DATA EXCERPT.
== == ==
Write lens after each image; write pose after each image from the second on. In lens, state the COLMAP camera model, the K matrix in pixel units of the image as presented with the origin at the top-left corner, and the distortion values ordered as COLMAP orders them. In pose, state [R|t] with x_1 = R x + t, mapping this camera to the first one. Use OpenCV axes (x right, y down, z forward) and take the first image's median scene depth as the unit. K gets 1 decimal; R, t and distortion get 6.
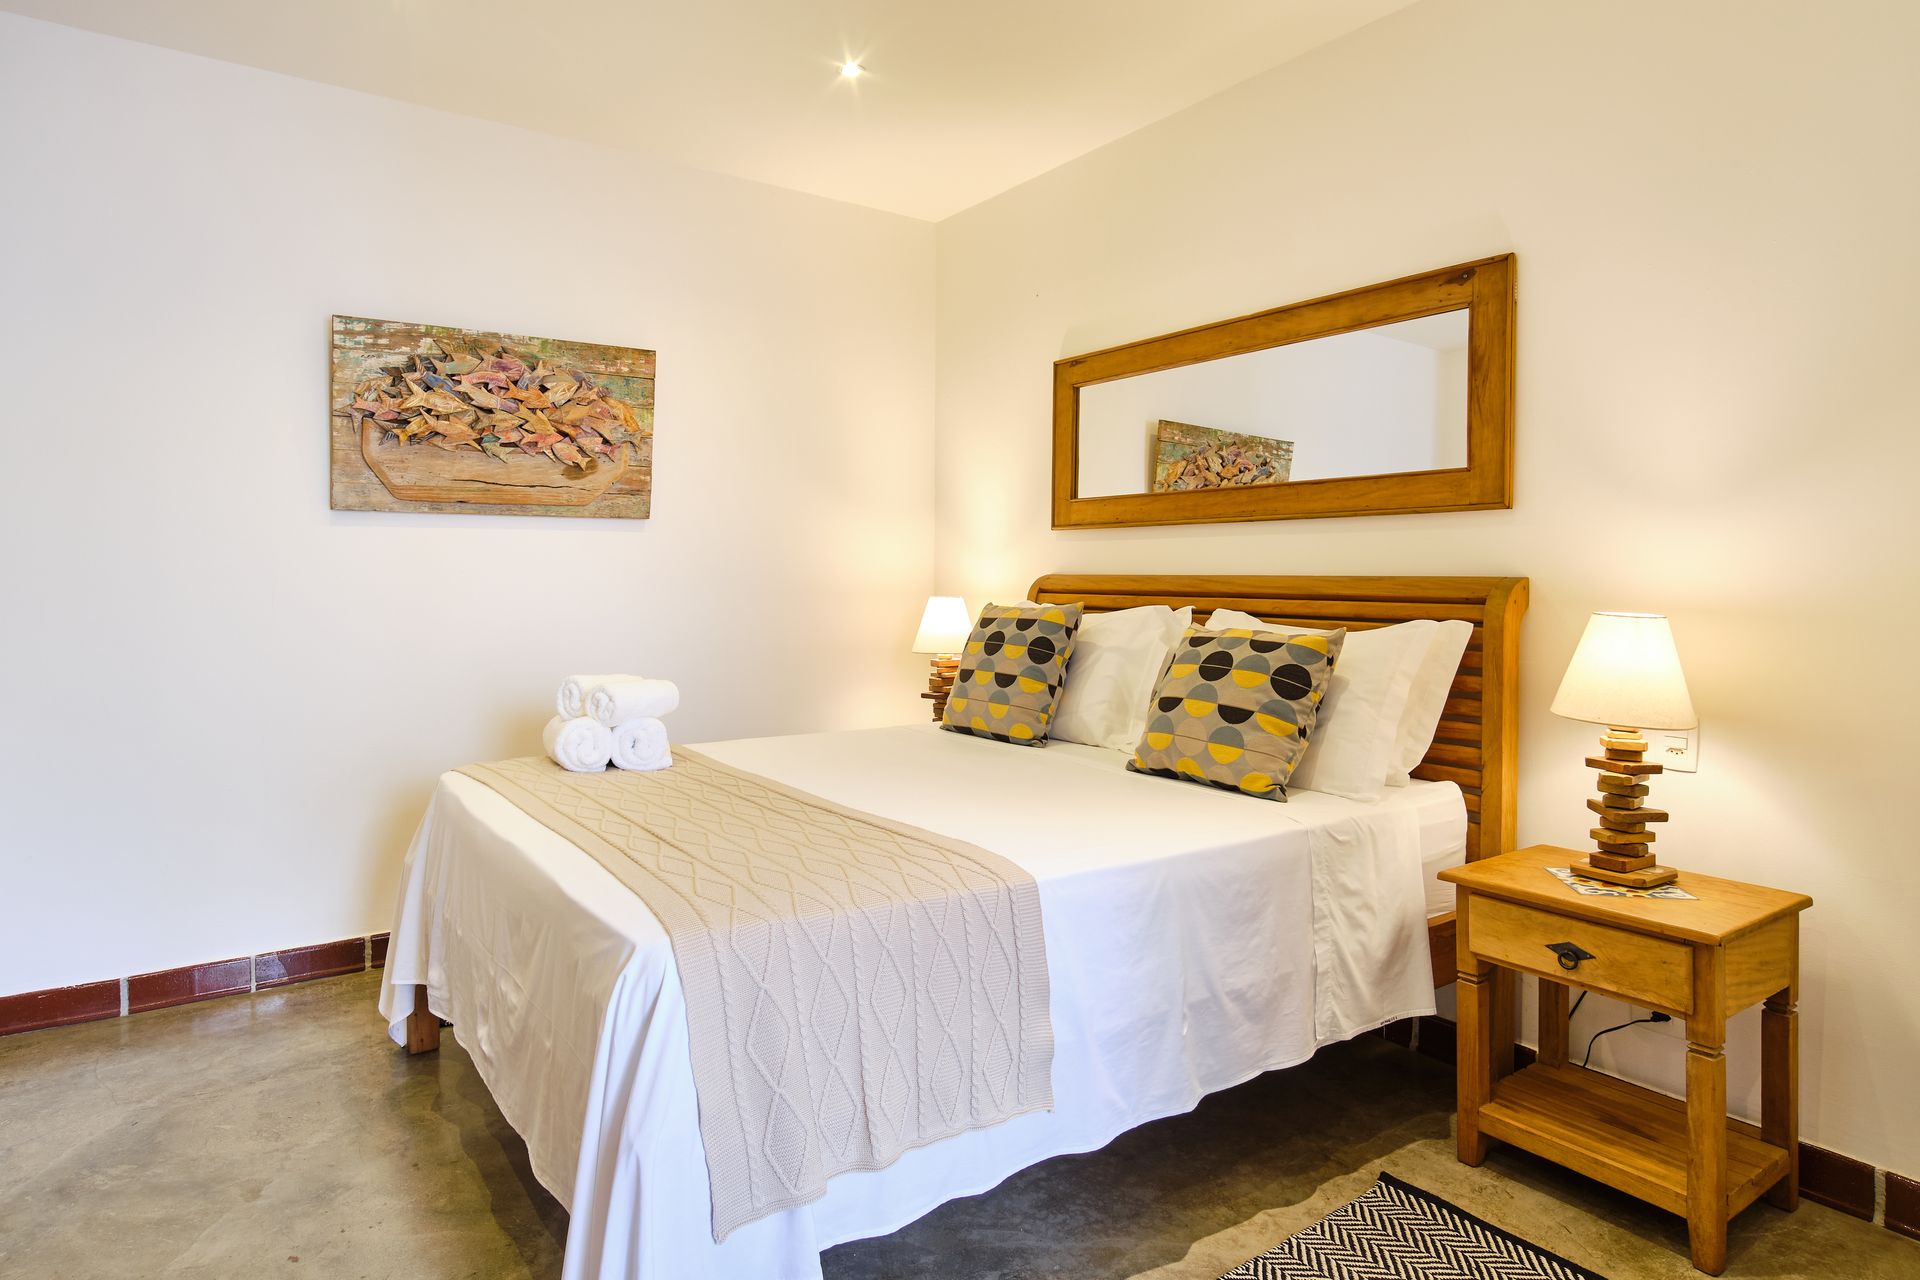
lens RADIAL K [[1114.4, 0, 956.9], [0, 1114.4, 584.3], [0, 0, 1]] dist [-0.001154, -0.000343]
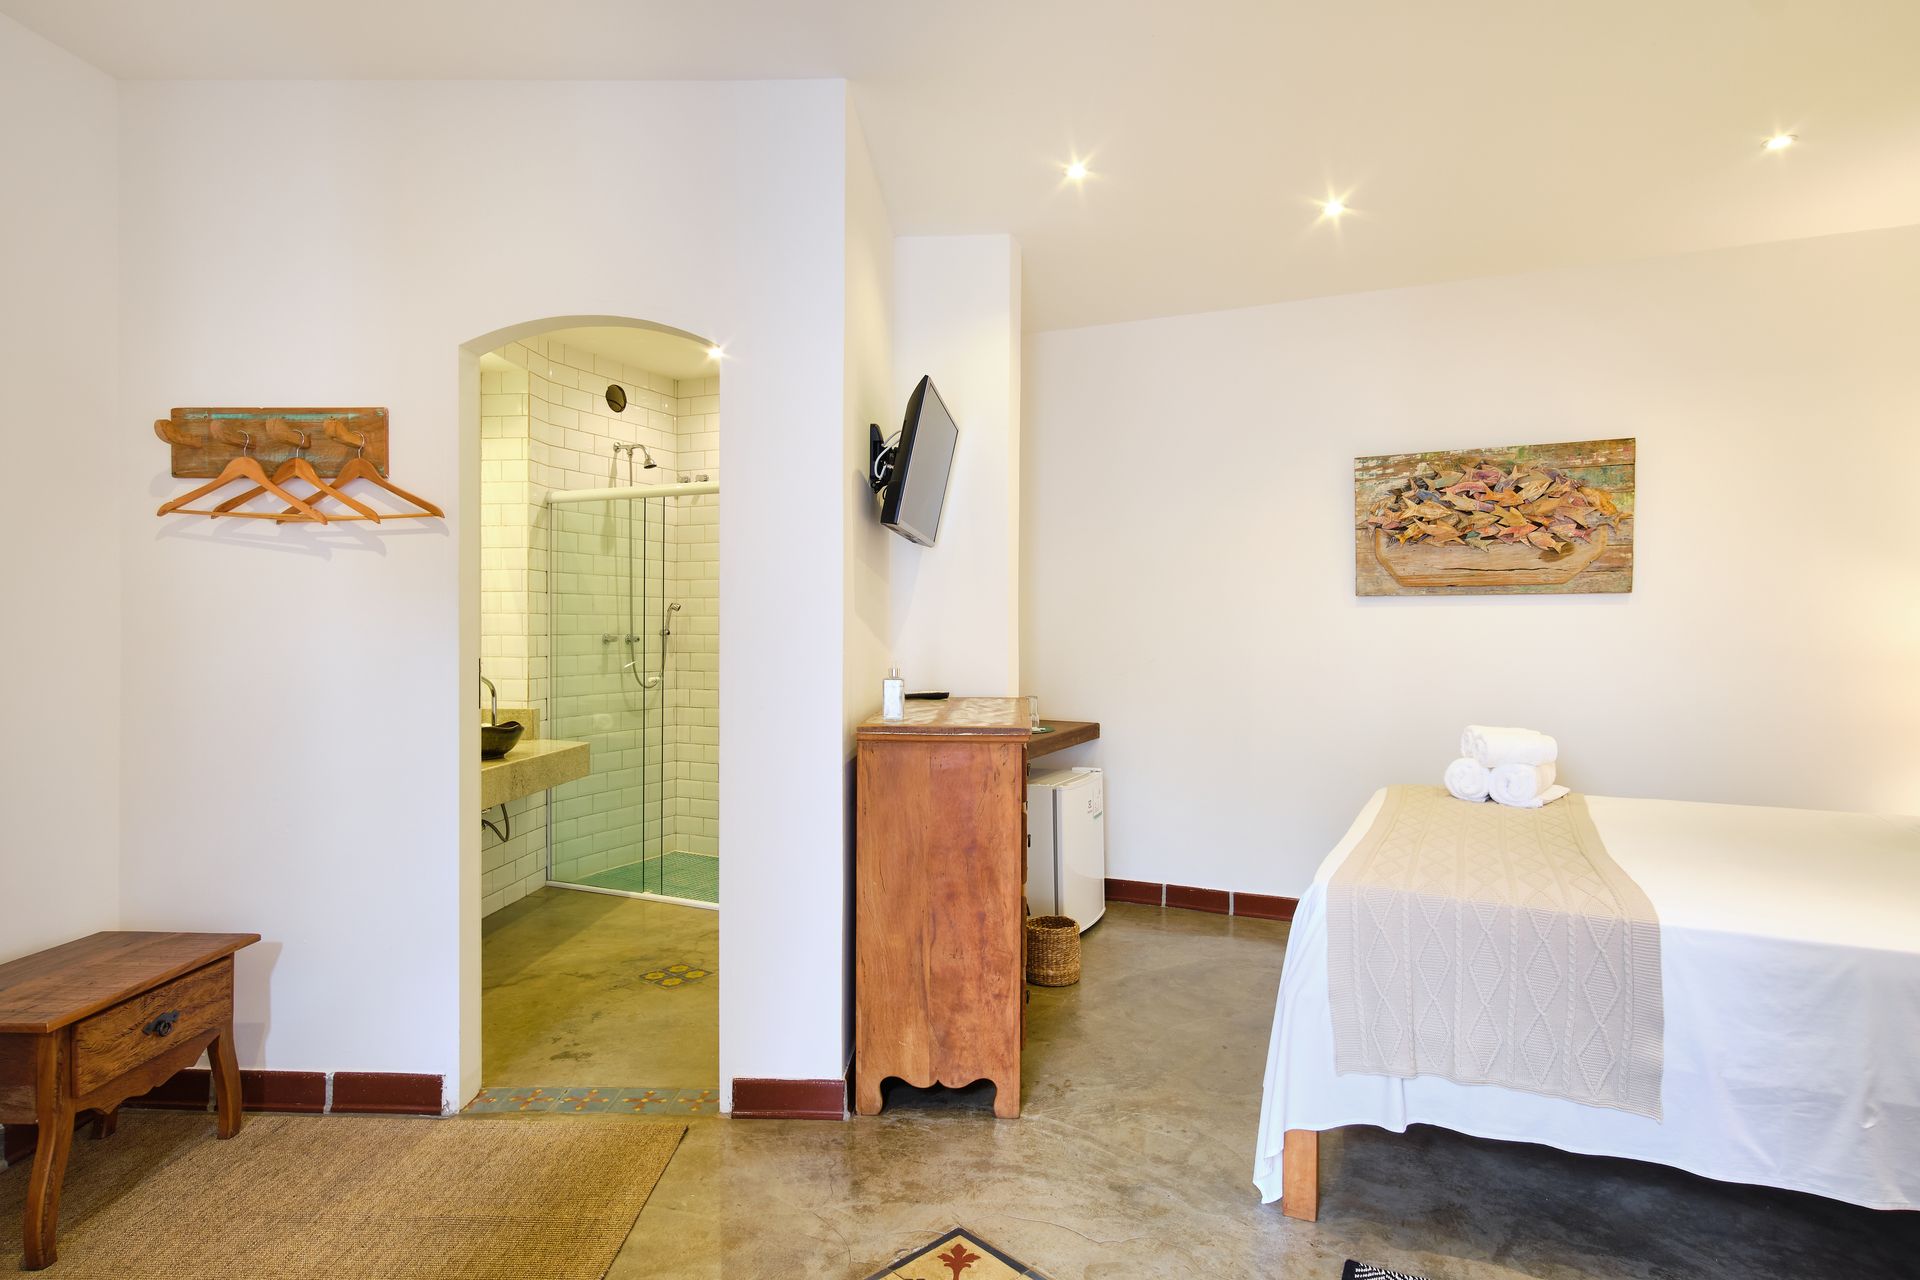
lens RADIAL K [[1032.6, 0, 960.0], [0, 1032.6, 640.0], [0, 0, 1]] dist [0.002979, -0.000148]
pose [[0.502872, 0.010117, -0.864302, 0.298470], [-0.008688, 0.999940, 0.006649, -0.014931], [0.864317, 0.004166, 0.502930, -0.082165]]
== == ==
AIM OF THE TASK. Print the lines above, from the first one through the one containing "dist [-0.001154, -0.000343]", leaving the pictures out.

RESPONSE TO THE TASK.
Write lens after each image; write pose after each image from the second on. In lens, state the COLMAP camera model, the K matrix in pixel units of the image as presented with the origin at the top-left corner, and the distortion values ordered as COLMAP orders them. In pose, state [R|t] with x_1 = R x + t, mapping this camera to the first one. Use OpenCV axes (x right, y down, z forward) and take the first image's median scene depth as the unit. K gets 1 decimal; R, t and distortion get 6.
lens RADIAL K [[1114.4, 0, 956.9], [0, 1114.4, 584.3], [0, 0, 1]] dist [-0.001154, -0.000343]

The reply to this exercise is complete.